Shows the rate of assert events per second over time, broken down by type.

Asserts are internal consistency checks. Occasional asserts are normal. A spike or sustained high value means something unexpected is happening internally and you should check the MongoDB logs for details.

Page Faults¶

Shows the rate of operating system memory page faults per second.

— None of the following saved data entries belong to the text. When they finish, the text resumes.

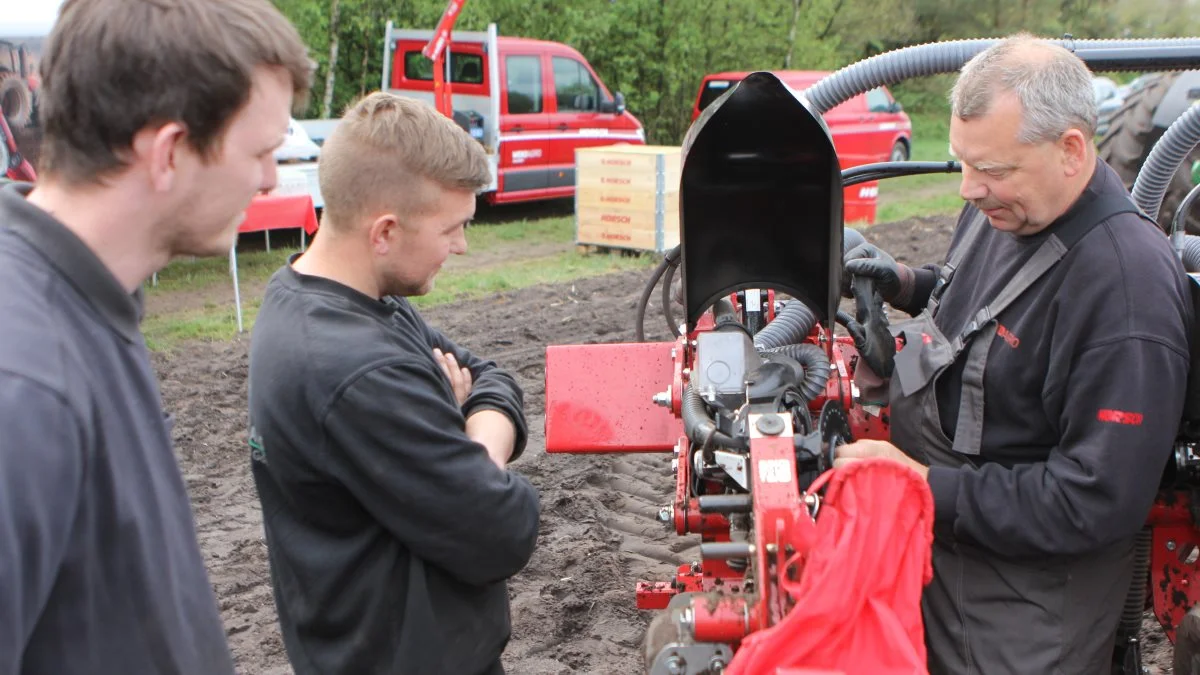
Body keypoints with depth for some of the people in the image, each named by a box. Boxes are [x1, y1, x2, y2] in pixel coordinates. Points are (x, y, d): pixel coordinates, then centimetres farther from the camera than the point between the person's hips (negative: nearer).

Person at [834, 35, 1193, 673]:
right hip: (940, 538, 8)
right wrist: (906, 284, 1)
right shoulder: (1003, 208, -2)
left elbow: (1097, 501, -28)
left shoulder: (1129, 289, -29)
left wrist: (929, 484, -26)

A page fault occurs when a process accesses a memory page that isn’t currently in RAM, either because it was never loaded yet or because it was swapped out. High page fault rates on a MongoDB instance usually mean the working set no longer fits in RAM and MongoDB is frequently fetching data from disk. Check Memory Available in the node section to confirm whether the host is under memory pressure.

System Resources¶

The lower section shows host-level metrics:

System Uptime: How long the host has been running. The display turns orange after 5 minutes and green after 1 hour. A low value may mean an unexpected host restart.
Load Average: One-minute load average. Turns orange at 10 and red at 20. Values above the number of CPU cores mean the host is overloaded.
RAM: Total physical memory on the host.
Memory Available: Percentage of memory currently available for applications. Turns orange below 5% and red below that. On modern Linux kernels, this is not the same as free memory alone.
Virtual Memory: Total of RAM plus swap space on the host.
Disk Space: Total disk capacity across all partitions. Note that this value can be over-reported in some installations where the same storage is counted multiple times.
Min Space Available: Lowest free disk space percentage across all partitions. Turns orange below 5% and green above 20%. A low value means at least one filesystem is nearly full.
Node: Link to the Node Summary dashboard for the underlying host.

CPU Usage¶

Shows CPU utilization over time as a stacked chart, broken down by mode: user, system, iowait, steal, and others.

A high user percentage means application processes (including MongoDB) are driving the load. A high iowait percentage means the CPU is frequently waiting for disk I/O, which can point to a working set that doesn’t fit in memory. A high steal percentage means the host’s vCPU is being time-sliced by the hypervisor.

CPU Saturation and Max Core Usage¶

Shows normalized CPU load (load average divided by CPU count) and the maximum utilization of any single CPU core over time.

The normalized load shows whether the system is overloaded overall: values above 1.0 mean processes are waiting for CPU. The Max CPU Core Utilization line (on the right axis) shows whether work is concentrated on a single core, which can be a bottleneck even when overall CPU looks healthy.

Disk I/O and Swap Activity¶

Shows disk read throughput (positive Y axis) and disk write throughput (negative Y axis), plus swap in and swap out activity over time. Links to the Disk Performance dashboard for more detail.

Swap activity is a warning sign: if the host is swapping, RAM is exhausted and performance will degrade significantly. A sustained increase in disk reads can indicate that the working set has grown beyond what fits in memory.

Network Traffic¶

Shows inbound network throughput (positive Y axis) and outbound network throughput (negative Y axis) in bytes per second.

Unexpected spikes can indicate replication traffic, a client sending or receiving large result sets, or a backup in progress.